In [None]:
from pyspark.sql import SparkSession
from pyspark.sql.types import StringType
from pyspark.sql.window import Window
from pyspark.sql.functions import col, udf, when, desc, sum, dense_rank

In [None]:
# Initialisation de la SparkSession
spark = SparkSession \
    .builder \
    .appName("dataframes-flights") \
    .master("local[*]") \
    .getOrCreate()

In [None]:
# Lecture du fichier
flights_file = "data/flights.csv"

flights_df = spark.read \
    .option("inferSchema", "true") \
    .option("header", "true") \
    .load(flights_file, format="csv")

In [None]:
# 1
flights_df.filter(col("distance") > 1000) \
    .show()

In [None]:
# 2
delay_df = flights_df.groupBy("destination") \
    .agg(sum("delay").alias("Count")) \
    .orderBy("Count", ascending=False)

delay_df.show(n=10)

In [None]:
# 3
delay_df.write.format("csv").save("delay.csv", mode='overwrite')

In [None]:
# 4
delay_df.repartition(10).write.format("csv").save("delay.csv", mode='overwrite')

In [None]:
# 5
flights_df.select("delay", "origin", "destination") \
    .where(col("origin") == "SFO") \
    .where(col("destination") == "ORD") \
    .where(col("delay") > 120) \
    .orderBy("delay", ascending=False) \
    .show()

In [None]:
# 6
flights_df.select("delay", "origin", "destination") \
    .withColumn("delay_type",
                when(col("delay") >= 360, "Très long retard")
                .when((col("delay") >= 120) & (col("delay") < 360), "Long retard")
                .when((col("delay") >= 60) & (col("delay") < 120), "Retard modéré")
                .when((col("delay") > 0) & (col("delay") < 60), "Retard tolérable")
                .when(col("delay") == 0, "Pas de retard")
                .otherwise("En avance")) \
    .show()

In [None]:
# 7
df = flights_df.select("origin", "destination", "delay") \
    .where(col("origin").isin("SEA", "SFO", "JFK")) \
    .where(col("destination").isin("SEA", "SFO", "JFK", "DEN", "ORD", "LAX", "ATL")) \
    .groupBy("origin", "destination") \
    .agg(sum("delay").alias("TotalDelays")) \
    .orderBy("origin")

df.show()

In [None]:
# 8
windowSpec = Window.partitionBy("origin").orderBy(desc("TotalDelays"))

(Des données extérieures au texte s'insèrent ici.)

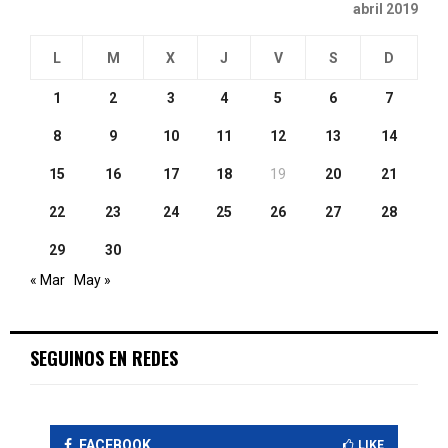
abril 2019
L
M
X
J
V
S
D
1
2
3
4
5
6
7
8
9
10
11
12
13
14
15
16
17
18
19
20
21
22
23
24
25
26
27
28
29
30
« Mar
May »
SEGUINOS EN REDES
FACEBOOK
LIKE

df.withColumn("dense_rank", dense_rank().over(windowSpec)) \
    .where(col("dense_rank") <= 3) \
    .show()

In [None]:
# 9
def route(origin, destination):
    return origin + "-" + destination


route_col = udf(route, StringType())

flights_df.withColumn('route', route_col('origin', 'destination')).show()